Илья Владимирович кашлянул.

— Нет уж, — сказал он. — Мальчишки попросили именно… это «Птичье молоко». Так уж и быть: четвертак, так четвертак.

Он спросил:

— Сергей, сделаешь для меня такой торт? Когда? За оплату не переживай: не обману.

Я пообещал Прохорову, что изготовлю торт в воскресенье.

* * *

Поднялся на четвёртый этаж, но сразу в свою комнату не пошёл — прогулялся на кухню. Кухня на нашем этаже была одна. Она располагалась в конце коридора. Небольшое плохо освещённое помещение: по ширине примерно, как две жилые комнаты. Как и ожидал, я увидел там три газовые плиты, две раковины, стол с раскоряченными ножками и посыпанный табачным пеплом широкий подоконник (где красовалась стеклянная банка, наполовину заполненная окурками). Все эти достопримечательности студенческого быта я окинул взглядом с порога. Заметил на плите старенький чайник, под которым плясали языки пламени. Но хозяев чайника не застал: на кухне не было ни души, хотя в воздухе ещё кружили клубы табачного дыма.

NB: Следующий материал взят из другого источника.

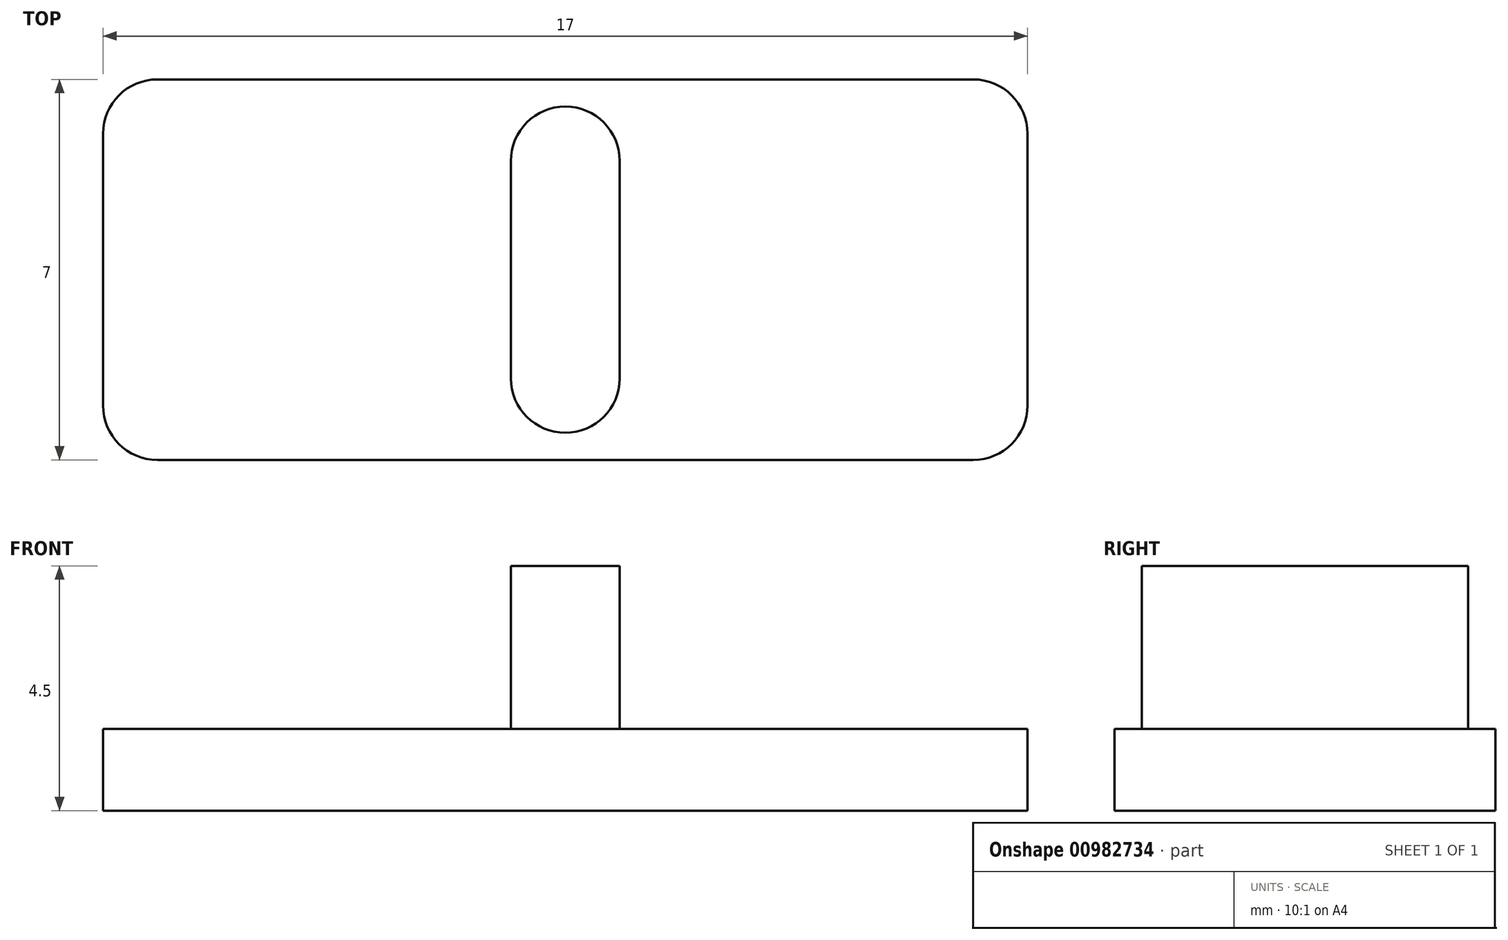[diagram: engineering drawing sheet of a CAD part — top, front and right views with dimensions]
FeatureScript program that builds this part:
annotation { "Feature Type Name" : "Feature", "Feature Type Description" : "" }
export const myFeature = defineFeature(function(context is Context, id is Id, definition is map)
    precondition{}
    {
        {
            var Q0;
            Q0=qCreatedBy(makeId("Top.planeOp"),FACE);
            var sketch = newSketch(context, id + "F0", { "sketchPlane" : qUnion([Q0])});
            skLineSegment(sketch, "E0.bottom", {"start": v(8.5, 3.5) * mm, "end": v(-8.5, 3.5) * mm});
            skLineSegment(sketch, "E0.top", {"start": v(8.5, -3.5) * mm, "end": v(-8.5, -3.5) * mm});
            skLineSegment(sketch, "E0.left", {"start": v(8.5, 3.5) * mm, "end": v(8.5, -3.5) * mm});
            skLineSegment(sketch, "E0.right", {"start": v(-8.5, 3.5) * mm, "end": v(-8.5, -3.5) * mm});
            skPoint(sketch, "E0.middle", {"position": v(0, 0) * mm});
            skSolve(sketch);
        }
        {
            var Q0;
            Q0=makeQuery(id+"F0.imprint","IMPRINT",FACE,{"disambiguationData":[TD([[makeQuery(id+"F0.imprint","IMPRINT",EDGE,{"derivedFrom":sQuery(id+"F0.wireOp",EDGE,"E0.bottom")}),1.0]])]});
            extrude(context, id + "F1", {"entities" : qUnion([Q0]), "depth" : 1.5 * mm, "offsetDistance" : 25 * mm});
        }
        {
            var Q0;
            Q0=makeQuery(id+"F1.opExtrude","CAP_FACE",FACE,{"disambiguationData":[OSD([sQuery(id+"F0.wireOp",EDGE,"E0.bottom"),sQuery(id+"F0.wireOp",EDGE,"E0.top"),sQuery(id+"F0.wireOp",EDGE,"E0.left"),sQuery(id+"F0.wireOp",EDGE,"E0.right")])],"isStart":false});
            var sketch = newSketch(context, id + "F2", { "sketchPlane" : qUnion([Q0])});
            skLineSegment(sketch, "E1.bottom", {"start": v(1, 2) * mm, "end": v(-1, 2) * mm});
            skLineSegment(sketch, "E1.top", {"start": v(1, -2) * mm, "end": v(-1, -2) * mm});
            skLineSegment(sketch, "E1.left", {"start": v(1, 2) * mm, "end": v(1, -2) * mm});
            skLineSegment(sketch, "E1.right", {"start": v(-1, 2) * mm, "end": v(-1, -2) * mm});
            skPoint(sketch, "E1.middle", {"position": v(0, 0) * mm});
            skArc(sketch, "E2", {"start": v(-1, 2) * mm, "mid": v(0, 3) * mm, "end": v(1, 2) * mm});
            skArc(sketch, "E3", {"start": v(-1, -2) * mm, "mid": v(0, -3) * mm, "end": v(1, -2) * mm});
            skSolve(sketch);
        }
        {
            var Q0;
            Q0=makeQuery(id+"F2.imprint","IMPRINT",FACE,{"disambiguationData":[TD([[makeQuery(id+"F2.imprint","IMPRINT",EDGE,{"derivedFrom":sQuery(id+"F2.wireOp",EDGE,"E1.top")}),1.0]])]});
            var Q1;
            Q1=makeQuery(id+"F2.imprint","IMPRINT",FACE,{"disambiguationData":[TD([[makeQuery(id+"F2.imprint","IMPRINT",EDGE,{"derivedFrom":sQuery(id+"F2.wireOp",EDGE,"E1.bottom")}),1.0]])]});
            var Q2;
            Q2=makeQuery(id+"F2.imprint","IMPRINT",FACE,{"disambiguationData":[TD([[makeQuery(id+"F2.imprint","IMPRINT",EDGE,{"derivedFrom":sQuery(id+"F2.wireOp",EDGE,"E1.bottom")}),-1.0]])]});
            extrude(context, id + "F3", {"entities" : qUnion([Q0, Q1, Q2]), "operationType" : NewBodyOperationType.ADD, "depth" : 3 * mm, "offsetDistance" : 25 * mm});
        }
        {
            var Q0;
            Q0=makeQuery(id+"F1.opExtrude","SWEPT_EDGE",EDGE,{"disambiguationData":[OSD([sQuery(id+"F0.wireOp",EDGE,"E0.bottom"),sQuery(id+"F0.wireOp",EDGE,"E0.right")])]});
            var Q1;
            Q1=makeQuery(id+"F1.opExtrude","SWEPT_EDGE",EDGE,{"disambiguationData":[OSD([sQuery(id+"F0.wireOp",EDGE,"E0.top"),sQuery(id+"F0.wireOp",EDGE,"E0.right")])]});
            var Q2;
            Q2=makeQuery(id+"F1.opExtrude","SWEPT_EDGE",EDGE,{"disambiguationData":[OSD([sQuery(id+"F0.wireOp",EDGE,"E0.bottom"),sQuery(id+"F0.wireOp",EDGE,"E0.left")])]});
            var Q3;
            Q3=makeQuery(id+"F1.opExtrude","SWEPT_EDGE",EDGE,{"disambiguationData":[OSD([sQuery(id+"F0.wireOp",EDGE,"E0.top"),sQuery(id+"F0.wireOp",EDGE,"E0.left")])]});
            fillet(context, id + "F4", {"entities" : qUnion([Q0, Q1, Q2, Q3]), "radius" : 1 * mm, "tangentPropagation" : true, "allowEdgeOverflow" : false});
        }
    });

Я подошёл к ближайшей плите, стоявшей на четырёх высоких ножках. Прочёл название: «Газоаппарат». Осмотрел грязные конфорки (вспомнил, как мы отмывали их во время субботников). Заглянул в недра духовки. Обнаружил там почти идеальную чистоту. Удивлённо хмыкнул, покачал головой. Но тут же сообразил, что за два с лишним года прошлой студенческой жизни я ни разу не пользовался в общежитии духовкой (и уж точно мне тогда и в голову не приходило, что можно испечь в духовке коржи для торта). Я подумал, что в те времена вообще редко сам готовил: питался в студенческой столовой, которая располагалась на первом этаже общежития. А на этой кухне я в основном кипятил в чайнике воду, да иногда жарил на сковороде картошку.